In his memoir, former White House press secretary George Stephanopoulos refers to one woman’s allegation published in Penthouse Magazine. He says that when Mr Clinton declared it untrue, Mrs Clinton said: “We have to destroy her story.”
Both Mrs Trump and Mrs Clinton have been guilty of shaming the “other women”.
When Mr Trump ridiculed journalist Natasha Stoynoff – who accuses him of forcibly trying to kiss her – by telling a Florida rally she was not attractive enough to sexually assault, his wife excused his tone, saying: “He’s raw. He will say it as he feels it.”
Mrs Trump said she has seen her husband reject the advances of women “giving phone numbers, and, you know, want(ing) to work for him” – which she said was “inappropriate” on their part.
Mrs Clinton has been accused of deriding and even threatening the women who could potentially damage Mr Clinton’s reputation or her own.
When model and actress Gennifer Flowers sold her story about an alleged 12-year affair with Mr Clinton, Mrs Clinton branded her “some failed cabaret singer” in an interview with ABC News. She also told Esquire magazine that if she had the chance to cross-examine Ms Flowers, “I would crucify her”.
According to the diary of her close friend Diane Blair, Mrs Clinton privately dubbed White House intern Monica Lewinsky, who had an affair with her husband, a “narcissistic Looney Toon”.
Mrs Trump told CNN that she agreed with Michelle Obama’s statement that kissing or groping a woman without consent was assault. However, she declined to include Mr Trump’s taped allusions – where he says “I’m automatically attracted to beautiful – I just start kissing them” – in this category.
“No, that’s not sexual assault,” she said. “He didn’t say he did it.”
Mrs Clinton has been called an “enabler” for defending her husband, and this damaging label re-emerged in November when she tweeted that “every survivor of sexual assault deserves to be heard, believed, and supported”.
The next month, a questioner at a public forum demanded to know if she took the same view of her husband’s accusers.
She responded: “I would say that everybody should be believed at first, until they are disbelieved based on evidence.”
Two hours before the second presidential debate, Mr Trump appeared on Facebook Live with three women who have accused Mr Clinton of sexual assault – Paula Jones, Juanita Broaddrick, and Kathleen Willey.
Evidence that Mrs Clinton intimidated or insulted these women is either disputed or inconclusive.
Ms Jones, a former Arkansas state employee who says Mr Clinton exposed himself to her in 1991, said recently that when she filed a lawsuit, “they sent out people to dig up trash on me”. She has not cited evidence that Mrs Clinton orchestrated this.
Juanita Broaddrick, who accused Mr Clinton of raping her in 1978, claims that his wife tried to silence her at a fundraiser later that year. She says Mrs Clinton told her: “I just want you to know how much Bill and I appreciate the things you do for him. Do you understand? Everything you do.”
In February 1999, Ms Broaddrick appeared to backtrack.
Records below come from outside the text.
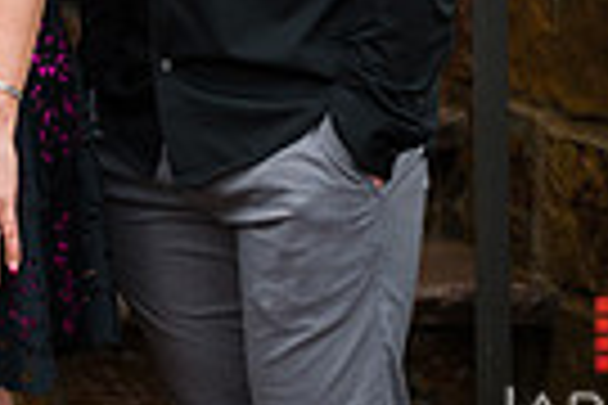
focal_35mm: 232
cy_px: -363
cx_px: -390
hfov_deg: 8.6
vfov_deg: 5.8
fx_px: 3918
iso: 320
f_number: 4
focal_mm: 52
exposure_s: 1/500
She was asked by NBC: “Did Bill Clinton or anyone near him ever threaten you, try to intimidate you, do anything to keep you silent?” and replied: “No.”
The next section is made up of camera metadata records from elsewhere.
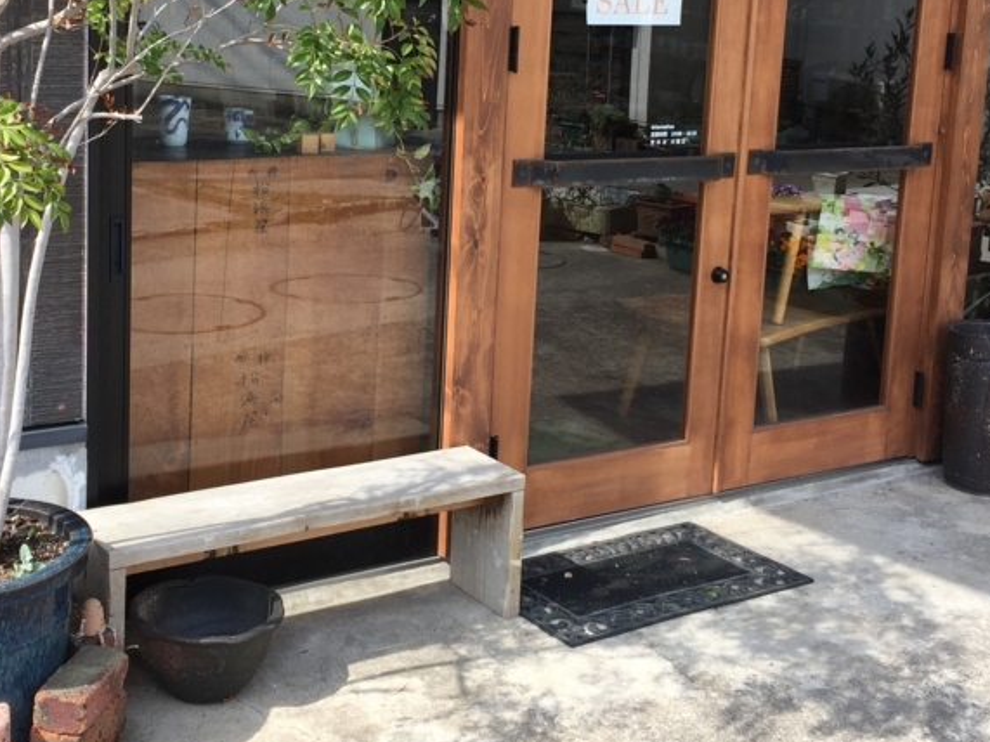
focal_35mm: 52
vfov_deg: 27.7
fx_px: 1487
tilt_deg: -10.0
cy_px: 213
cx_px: 420
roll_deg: -1.3
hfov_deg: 36.7
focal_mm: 4.15
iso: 32
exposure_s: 1/638
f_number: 2.2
Former White House aide Kathleen Willey, who has alleged that Mr Clinton groped her in his office in 1993, says the political couple wanted to intimidate her out of telling the truth in court.
She says she found a dead cat on her porch, saw a man under her deck at night, and that a stranger in her neighbourhood asked how her children were doing. While Ms Willey says she perceived these events as threatening, none of them have been independently linked to Mrs Clinton.